> [Selected passage]

Segment Open

Young at heart: Belvoir’s Seventeen

We’ve seen it before – actors playing children and/or characters much younger than themselves – in plays like David Holman’s The Small Poppies, and more recently in Matthew Whittet’s School Dance and Girl, Asleep. In fact, a lot of Whittet’s work draws on this conceit, something he readily acknowledges in his writer’s note in this show’s program. But in Seventeen, it feels like it has gone one step too far, that the joke has been over-extended and stretched out to fill ninety-minutes’ worth of theatre.

Playing in Belvoir’s Upstairs theatre, the corner stage is covered in soft-fall rubber, and littered with metal playground equipment – swings, a slide, a climbing frame, a roundabout – and for perhaps the first time in the five years I’ve been seeing shows at Belvoir, the set (designed by Robert Cousins) actually feels too small for space. But I don’t think a bigger space would necessarily make the production better. Whittet’s conceit is simple: a bunch of Australia’s theatrical elders playing a group of seventeen year olds on their last day of school, their whole lives stretching out in front of them. It should be funny, watching these actors play “a group of teenagers (!) drinking, singing, dancing, gabbling, worrying and maybe even pashing (!!) their way through their last night of childhood and their first night of adulthood.” But instead, a lot of the beginning and middle of the play feels forced, like it’s trying too hard to be funny, deliberately asking the actors to do things which will get a laugh from the audience, before it finds the emotional heart of the play towards the end and ends on a kind of grace-note, one I don’t think the production truly earns.

Segment Closed

> [Given data]

Segment Open

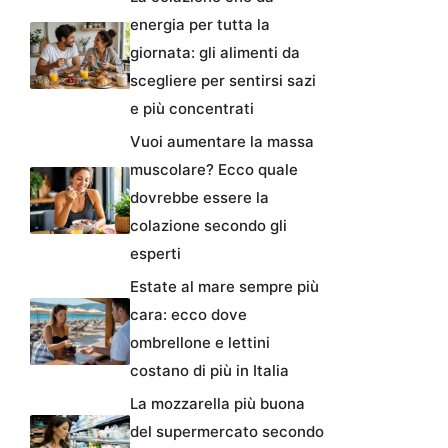
energia per tutta la
giornata: gli alimenti da
scegliere per sentirsi sazi
e più concentrati
Vuoi aumentare la massa
muscolare? Ecco quale
dovrebbe essere la
colazione secondo gli
esperti
Estate al mare sempre più
cara: ecco dove
ombrellone e lettini
costano di più in Italia
La mozzarella più buona
del supermercato secondo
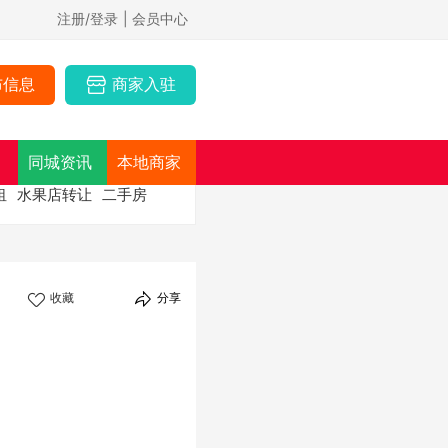
注册/登录
| 会员中心
布信息
商家入驻
同城资讯
本地商家
租
水果店转让
二手房
收藏
分享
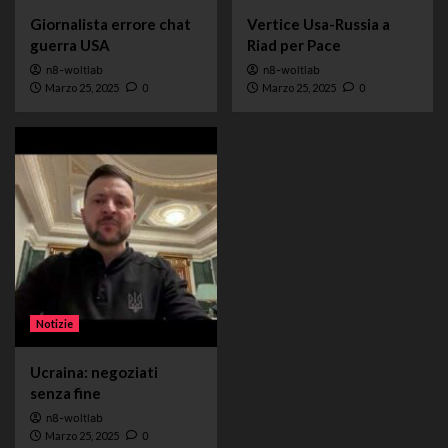
Giornalista errore chat
Vertice Usa-Russia a
guerra USA
Riad per Pace
n8-woltlab
n8-woltlab
Marzo 25, 2025
0
Marzo 25, 2025
0
Notizie
Ucraina: negoziati
senza fine
n8-woltlab
Marzo 25, 2025
0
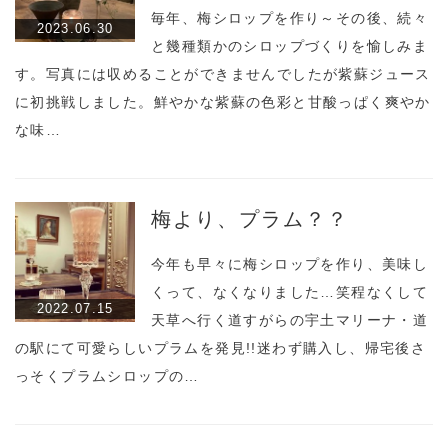
毎年、梅シロップを作り～その後、続々
2023.06.30
と幾種類かのシロップづくりを愉しみま
す。写真には収めることができませんでしたが紫蘇ジュース
に初挑戦しました。鮮やかな紫蘇の色彩と甘酸っぱく爽やか
な味…
梅より、プラム？？
今年も早々に梅シロップを作り、美味し
くって、なくなりました…笑程なくして
2022.07.15
天草へ行く道すがらの宇土マリーナ・道
の駅にて可愛らしいプラムを発見!!迷わず購入し、帰宅後さ
っそくプラムシロップの…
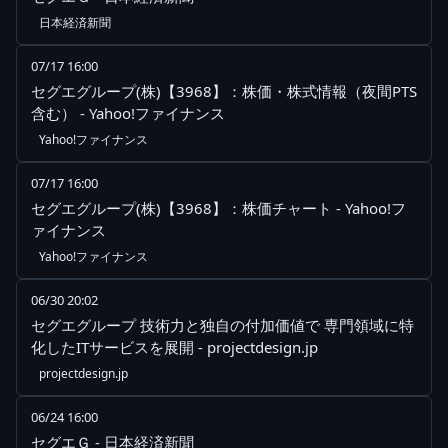
日本経済新聞
07/17 16:00
セグエグループ(株)【3968】：株価・株式情報（夜間PTS
含む） - Yahoo!ファイナンス
Yahoo!ファイナンス
07/17 16:00
セグエグループ(株)【3968】：株価チャート - Yahoo!フ
ァイナンス
Yahoo!ファイナンス
06/30 20:02
セグエグループ 技術力と独自の付加価値で 専門領域に特
化したITサービスを展開 - projectdesign.jp
projectdesign.jp
06/24 16:00
セグエＧ - 日本経済新聞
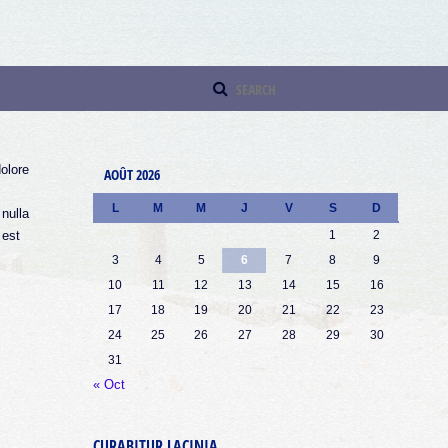
dolore
AOÛT 2026
L
M
M
J
V
S
D
 nulla
 est
1
2
3
4
5
6
7
8
9
10
11
12
13
14
15
16
17
18
19
20
21
22
23
24
25
26
27
28
29
30
31
« Oct
CURABITUR LACINIA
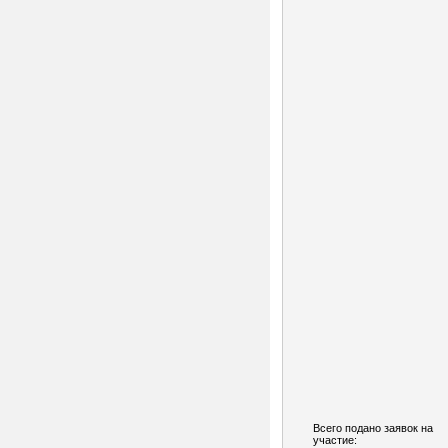
Всего подано заявок на
участие:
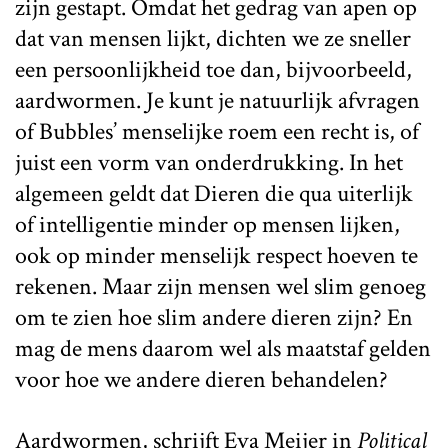
zijn gestapt. Omdat het gedrag van apen op
dat van mensen lijkt, dichten we ze sneller
een persoonlijkheid toe dan, bijvoorbeeld,
aardwormen. Je kunt je natuurlijk afvragen
of Bubbles’ menselijke roem een recht is, of
juist een vorm van onderdrukking. In het
algemeen geldt dat Dieren die qua uiterlijk
of intelligentie minder op mensen lijken,
ook op minder menselijk respect hoeven te
rekenen. Maar zijn mensen wel slim genoeg
om te zien hoe slim andere dieren zijn? En
mag de mens daarom wel als maatstaf gelden
voor hoe we andere dieren behandelen?
Aardwormen, schrijft Eva Meijer in
Political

Segment Closed

> [Work request 1]
Duplicate the part of the Seventeen review between "We’ve seen it" and "worth of theatre.", inclusive.
> [Work request 2]
From the rows, set down the lines between the lines holding "zijn gestapt. Omdat het gedrag van apen op" and "om te zien hoe slim andere dieren zijn? En", inclusive, and no other lines.

> [Exercise response 1]
We’ve seen it before – actors playing children and/or characters much younger than themselves – in plays like David Holman’s The Small Poppies, and more recently in Matthew Whittet’s School Dance and Girl, Asleep. In fact, a lot of Whittet’s work draws on this conceit, something he readily acknowledges in his writer’s note in this show’s program. But in Seventeen, it feels like it has gone one step too far, that the joke has been over-extended and stretched out to fill ninety-minutes’ worth of theatre.

> [Exercise response 2]
zijn gestapt. Omdat het gedrag van apen op
dat van mensen lijkt, dichten we ze sneller
een persoonlijkheid toe dan, bijvoorbeeld,
aardwormen. Je kunt je natuurlijk afvragen
of Bubbles’ menselijke roem een recht is, of
juist een vorm van onderdrukking. In het
algemeen geldt dat Dieren die qua uiterlijk
of intelligentie minder op mensen lijken,
ook op minder menselijk respect hoeven te
rekenen. Maar zijn mensen wel slim genoeg
om te zien hoe slim andere dieren zijn? En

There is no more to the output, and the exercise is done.